» **TASK DATA**:
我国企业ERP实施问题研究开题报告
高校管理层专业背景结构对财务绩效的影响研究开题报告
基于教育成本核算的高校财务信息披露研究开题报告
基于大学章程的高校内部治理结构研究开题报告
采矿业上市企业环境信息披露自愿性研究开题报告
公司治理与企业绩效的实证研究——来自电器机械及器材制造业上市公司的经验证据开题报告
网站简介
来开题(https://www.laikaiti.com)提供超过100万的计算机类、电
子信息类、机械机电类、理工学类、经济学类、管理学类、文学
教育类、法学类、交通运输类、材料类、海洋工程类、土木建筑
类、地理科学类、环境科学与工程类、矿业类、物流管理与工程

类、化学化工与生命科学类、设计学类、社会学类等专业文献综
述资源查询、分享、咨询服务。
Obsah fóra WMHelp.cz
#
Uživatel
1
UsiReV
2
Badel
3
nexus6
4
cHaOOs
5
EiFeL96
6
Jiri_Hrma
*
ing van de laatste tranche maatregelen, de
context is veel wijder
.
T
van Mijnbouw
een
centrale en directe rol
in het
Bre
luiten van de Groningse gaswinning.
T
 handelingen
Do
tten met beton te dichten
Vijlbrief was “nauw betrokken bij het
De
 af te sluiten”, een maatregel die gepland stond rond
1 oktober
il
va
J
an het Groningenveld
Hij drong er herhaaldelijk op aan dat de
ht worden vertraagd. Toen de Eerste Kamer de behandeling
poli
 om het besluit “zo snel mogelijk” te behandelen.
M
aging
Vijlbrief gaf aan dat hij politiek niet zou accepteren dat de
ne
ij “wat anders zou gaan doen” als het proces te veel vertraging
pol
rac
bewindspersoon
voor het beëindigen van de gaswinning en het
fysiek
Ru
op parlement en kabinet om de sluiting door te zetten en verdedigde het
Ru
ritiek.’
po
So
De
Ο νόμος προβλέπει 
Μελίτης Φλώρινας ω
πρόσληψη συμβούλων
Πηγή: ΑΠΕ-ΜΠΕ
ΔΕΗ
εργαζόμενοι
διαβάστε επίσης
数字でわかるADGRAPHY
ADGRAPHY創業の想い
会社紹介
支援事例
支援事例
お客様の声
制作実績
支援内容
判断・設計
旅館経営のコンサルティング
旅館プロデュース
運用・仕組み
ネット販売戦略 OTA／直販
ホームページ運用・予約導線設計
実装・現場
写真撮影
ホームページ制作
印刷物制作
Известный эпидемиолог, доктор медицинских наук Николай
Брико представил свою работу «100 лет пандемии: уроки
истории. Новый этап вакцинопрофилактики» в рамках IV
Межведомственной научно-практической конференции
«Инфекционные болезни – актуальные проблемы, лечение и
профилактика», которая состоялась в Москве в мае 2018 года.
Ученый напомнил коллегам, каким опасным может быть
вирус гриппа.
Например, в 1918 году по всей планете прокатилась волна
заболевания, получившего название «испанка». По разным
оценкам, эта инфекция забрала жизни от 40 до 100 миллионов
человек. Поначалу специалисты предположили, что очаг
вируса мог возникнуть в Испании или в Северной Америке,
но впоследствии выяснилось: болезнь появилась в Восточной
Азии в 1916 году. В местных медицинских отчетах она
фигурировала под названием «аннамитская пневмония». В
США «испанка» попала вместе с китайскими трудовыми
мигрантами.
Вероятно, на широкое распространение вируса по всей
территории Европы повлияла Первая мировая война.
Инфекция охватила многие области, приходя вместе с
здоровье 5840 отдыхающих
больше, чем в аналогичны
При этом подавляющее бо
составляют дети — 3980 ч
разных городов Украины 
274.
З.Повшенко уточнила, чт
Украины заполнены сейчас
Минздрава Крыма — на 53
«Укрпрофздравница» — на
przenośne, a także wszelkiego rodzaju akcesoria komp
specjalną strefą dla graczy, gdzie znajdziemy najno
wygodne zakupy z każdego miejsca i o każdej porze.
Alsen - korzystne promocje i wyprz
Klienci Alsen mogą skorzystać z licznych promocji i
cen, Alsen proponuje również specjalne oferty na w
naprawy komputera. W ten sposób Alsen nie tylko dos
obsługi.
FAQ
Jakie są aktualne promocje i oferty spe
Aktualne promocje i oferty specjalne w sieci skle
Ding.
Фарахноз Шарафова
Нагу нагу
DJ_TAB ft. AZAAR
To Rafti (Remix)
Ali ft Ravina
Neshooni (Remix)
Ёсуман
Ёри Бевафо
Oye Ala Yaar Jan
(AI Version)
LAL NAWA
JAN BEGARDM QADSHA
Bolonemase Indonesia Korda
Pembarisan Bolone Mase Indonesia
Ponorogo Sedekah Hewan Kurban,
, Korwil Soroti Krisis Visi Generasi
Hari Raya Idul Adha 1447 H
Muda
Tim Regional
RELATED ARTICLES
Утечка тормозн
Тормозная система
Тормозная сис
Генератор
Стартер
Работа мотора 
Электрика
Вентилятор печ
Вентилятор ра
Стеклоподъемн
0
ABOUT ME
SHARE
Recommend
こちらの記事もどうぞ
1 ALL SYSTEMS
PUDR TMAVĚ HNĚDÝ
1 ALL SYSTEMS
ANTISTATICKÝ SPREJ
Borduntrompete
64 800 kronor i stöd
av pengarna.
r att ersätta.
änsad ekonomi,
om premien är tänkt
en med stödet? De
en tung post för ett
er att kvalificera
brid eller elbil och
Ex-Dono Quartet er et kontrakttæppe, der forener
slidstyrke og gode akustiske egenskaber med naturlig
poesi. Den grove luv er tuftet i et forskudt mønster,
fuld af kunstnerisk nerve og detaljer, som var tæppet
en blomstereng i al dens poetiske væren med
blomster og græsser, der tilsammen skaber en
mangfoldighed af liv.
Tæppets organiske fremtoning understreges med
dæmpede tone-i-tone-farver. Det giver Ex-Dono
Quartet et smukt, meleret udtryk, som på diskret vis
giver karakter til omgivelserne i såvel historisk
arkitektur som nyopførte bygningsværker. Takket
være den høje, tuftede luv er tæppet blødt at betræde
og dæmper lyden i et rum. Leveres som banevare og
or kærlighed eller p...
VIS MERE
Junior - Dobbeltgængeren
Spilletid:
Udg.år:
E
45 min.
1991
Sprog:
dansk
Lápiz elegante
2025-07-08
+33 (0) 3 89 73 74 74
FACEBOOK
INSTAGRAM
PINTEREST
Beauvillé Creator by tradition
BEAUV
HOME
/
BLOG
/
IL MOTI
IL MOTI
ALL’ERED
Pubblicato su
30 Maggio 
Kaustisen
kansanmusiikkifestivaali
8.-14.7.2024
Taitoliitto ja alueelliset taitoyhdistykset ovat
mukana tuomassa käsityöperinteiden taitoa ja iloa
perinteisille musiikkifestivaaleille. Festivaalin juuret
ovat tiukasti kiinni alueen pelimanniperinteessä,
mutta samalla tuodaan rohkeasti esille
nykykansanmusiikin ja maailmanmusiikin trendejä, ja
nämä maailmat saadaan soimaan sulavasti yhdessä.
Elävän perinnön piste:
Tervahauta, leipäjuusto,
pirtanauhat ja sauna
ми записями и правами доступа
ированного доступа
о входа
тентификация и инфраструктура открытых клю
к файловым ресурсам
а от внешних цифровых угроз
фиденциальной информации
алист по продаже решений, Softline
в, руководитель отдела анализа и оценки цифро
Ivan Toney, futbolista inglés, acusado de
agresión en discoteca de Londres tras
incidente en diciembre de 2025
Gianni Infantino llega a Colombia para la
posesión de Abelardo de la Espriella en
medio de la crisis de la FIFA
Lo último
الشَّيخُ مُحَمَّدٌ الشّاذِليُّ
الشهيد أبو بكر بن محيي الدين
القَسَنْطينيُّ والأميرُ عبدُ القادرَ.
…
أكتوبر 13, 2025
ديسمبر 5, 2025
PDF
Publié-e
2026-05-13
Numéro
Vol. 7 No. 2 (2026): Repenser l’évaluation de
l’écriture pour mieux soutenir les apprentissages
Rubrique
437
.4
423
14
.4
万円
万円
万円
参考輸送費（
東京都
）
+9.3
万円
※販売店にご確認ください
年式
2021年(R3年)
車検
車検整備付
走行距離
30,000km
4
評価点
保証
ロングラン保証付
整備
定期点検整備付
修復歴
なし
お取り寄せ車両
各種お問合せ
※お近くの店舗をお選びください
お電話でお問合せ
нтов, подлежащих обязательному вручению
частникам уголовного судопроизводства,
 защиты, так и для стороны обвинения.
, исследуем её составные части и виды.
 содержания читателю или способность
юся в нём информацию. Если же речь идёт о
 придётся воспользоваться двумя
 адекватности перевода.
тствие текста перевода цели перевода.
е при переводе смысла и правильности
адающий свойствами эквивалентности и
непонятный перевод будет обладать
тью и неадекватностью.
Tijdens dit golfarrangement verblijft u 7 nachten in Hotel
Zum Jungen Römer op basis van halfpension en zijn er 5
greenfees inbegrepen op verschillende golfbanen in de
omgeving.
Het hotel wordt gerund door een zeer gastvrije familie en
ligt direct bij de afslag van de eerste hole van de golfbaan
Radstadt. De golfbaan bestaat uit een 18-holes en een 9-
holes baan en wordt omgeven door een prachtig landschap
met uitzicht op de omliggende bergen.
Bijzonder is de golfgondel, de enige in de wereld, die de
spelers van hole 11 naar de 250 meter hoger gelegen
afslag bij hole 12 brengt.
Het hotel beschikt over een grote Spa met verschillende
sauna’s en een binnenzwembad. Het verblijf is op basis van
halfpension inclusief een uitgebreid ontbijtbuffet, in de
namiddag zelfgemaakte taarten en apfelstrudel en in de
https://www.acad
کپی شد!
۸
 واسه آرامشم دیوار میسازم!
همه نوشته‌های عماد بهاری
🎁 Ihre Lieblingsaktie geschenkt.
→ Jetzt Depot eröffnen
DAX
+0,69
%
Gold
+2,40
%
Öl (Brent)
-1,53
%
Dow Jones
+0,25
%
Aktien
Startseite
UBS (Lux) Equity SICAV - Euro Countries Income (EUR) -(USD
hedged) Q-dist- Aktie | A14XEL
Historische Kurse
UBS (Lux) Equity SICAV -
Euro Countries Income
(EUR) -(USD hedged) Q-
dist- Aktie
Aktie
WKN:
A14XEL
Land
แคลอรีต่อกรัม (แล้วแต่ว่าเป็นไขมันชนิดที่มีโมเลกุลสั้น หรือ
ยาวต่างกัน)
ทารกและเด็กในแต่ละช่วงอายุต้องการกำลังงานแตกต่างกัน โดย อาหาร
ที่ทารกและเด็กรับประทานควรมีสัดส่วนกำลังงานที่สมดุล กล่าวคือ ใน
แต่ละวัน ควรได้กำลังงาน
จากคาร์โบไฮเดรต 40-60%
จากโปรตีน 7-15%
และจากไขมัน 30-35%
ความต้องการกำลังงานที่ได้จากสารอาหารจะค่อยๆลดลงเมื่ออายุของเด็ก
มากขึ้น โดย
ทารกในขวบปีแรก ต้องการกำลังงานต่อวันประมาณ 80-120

» **WORK ORDER**: Once the line containing "фигурировала под названием" has been set down, nothing more is wanted; set down each line of the listing above up to it exactly, starting with the first.

» **REPLY TO THE TASK**:
我国企业ERP实施问题研究开题报告
高校管理层专业背景结构对财务绩效的影响研究开题报告
基于教育成本核算的高校财务信息披露研究开题报告
基于大学章程的高校内部治理结构研究开题报告
采矿业上市企业环境信息披露自愿性研究开题报告
公司治理与企业绩效的实证研究——来自电器机械及器材制造业上市公司的经验证据开题报告
网站简介
来开题(https://www.laikaiti.com)提供超过100万的计算机类、电
子信息类、机械机电类、理工学类、经济学类、管理学类、文学
教育类、法学类、交通运输类、材料类、海洋工程类、土木建筑
类、地理科学类、环境科学与工程类、矿业类、物流管理与工程

类、化学化工与生命科学类、设计学类、社会学类等专业文献综
述资源查询、分享、咨询服务。
Obsah fóra WMHelp.cz
#
Uživatel
1
UsiReV
2
Badel
3
nexus6
4
cHaOOs
5
EiFeL96
6
Jiri_Hrma
*
ing van de laatste tranche maatregelen, de
context is veel wijder
.
T
van Mijnbouw
een
centrale en directe rol
in het
Bre
luiten van de Groningse gaswinning.
T
 handelingen
Do
tten met beton te dichten
Vijlbrief was “nauw betrokken bij het
De
 af te sluiten”, een maatregel die gepland stond rond
1 oktober
il
va
J
an het Groningenveld
Hij drong er herhaaldelijk op aan dat de
ht worden vertraagd. Toen de Eerste Kamer de behandeling
poli
 om het besluit “zo snel mogelijk” te behandelen.
M
aging
Vijlbrief gaf aan dat hij politiek niet zou accepteren dat de
ne
ij “wat anders zou gaan doen” als het proces te veel vertraging
pol
rac
bewindspersoon
voor het beëindigen van de gaswinning en het
fysiek
Ru
op parlement en kabinet om de sluiting door te zetten en verdedigde het
Ru
ritiek.’
po
So
De
Ο νόμος προβλέπει 
Μελίτης Φλώρινας ω
πρόσληψη συμβούλων
Πηγή: ΑΠΕ-ΜΠΕ
ΔΕΗ
εργαζόμενοι
διαβάστε επίσης
数字でわかるADGRAPHY
ADGRAPHY創業の想い
会社紹介
支援事例
支援事例
お客様の声
制作実績
支援内容
判断・設計
旅館経営のコンサルティング
旅館プロデュース
運用・仕組み
ネット販売戦略 OTA／直販
ホームページ運用・予約導線設計
実装・現場
写真撮影
ホームページ制作
印刷物制作
Известный эпидемиолог, доктор медицинских наук Николай
Брико представил свою работу «100 лет пандемии: уроки
истории. Новый этап вакцинопрофилактики» в рамках IV
Межведомственной научно-практической конференции
«Инфекционные болезни – актуальные проблемы, лечение и
профилактика», которая состоялась в Москве в мае 2018 года.
Ученый напомнил коллегам, каким опасным может быть
вирус гриппа.
Например, в 1918 году по всей планете прокатилась волна
заболевания, получившего название «испанка». По разным
оценкам, эта инфекция забрала жизни от 40 до 100 миллионов
человек. Поначалу специалисты предположили, что очаг
вируса мог возникнуть в Испании или в Северной Америке,
но впоследствии выяснилось: болезнь появилась в Восточной
Азии в 1916 году. В местных медицинских отчетах она
фигурировала под названием «аннамитская пневмония». В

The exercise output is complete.